Task data
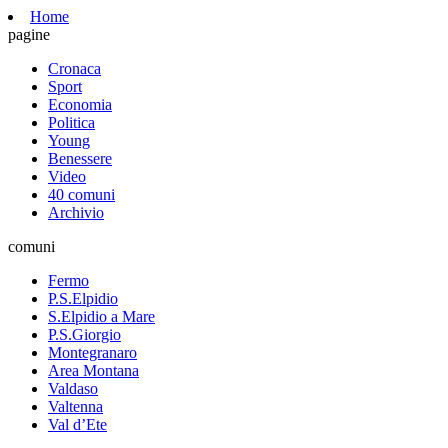
Home
pagine
Cronaca
Sport
Economia
Politica
Young
Benessere
Video
40 comuni
Archivio
comuni
Fermo
P.S.Elpidio
S.Elpidio a Mare
P.S.Giorgio
Montegranaro
Area Montana
Valdaso
Valtenna
Val d’Ete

Problem to solve
Reproduce the text of the items above line by line, leaving the pictures out.

Answer for the task
Home
pagine
Cronaca
Sport
Economia
Politica
Young
Benessere
Video
40 comuni
Archivio
comuni
Fermo
P.S.Elpidio
S.Elpidio a Mare
P.S.Giorgio
Montegranaro
Area Montana
Valdaso
Valtenna
Val d’Ete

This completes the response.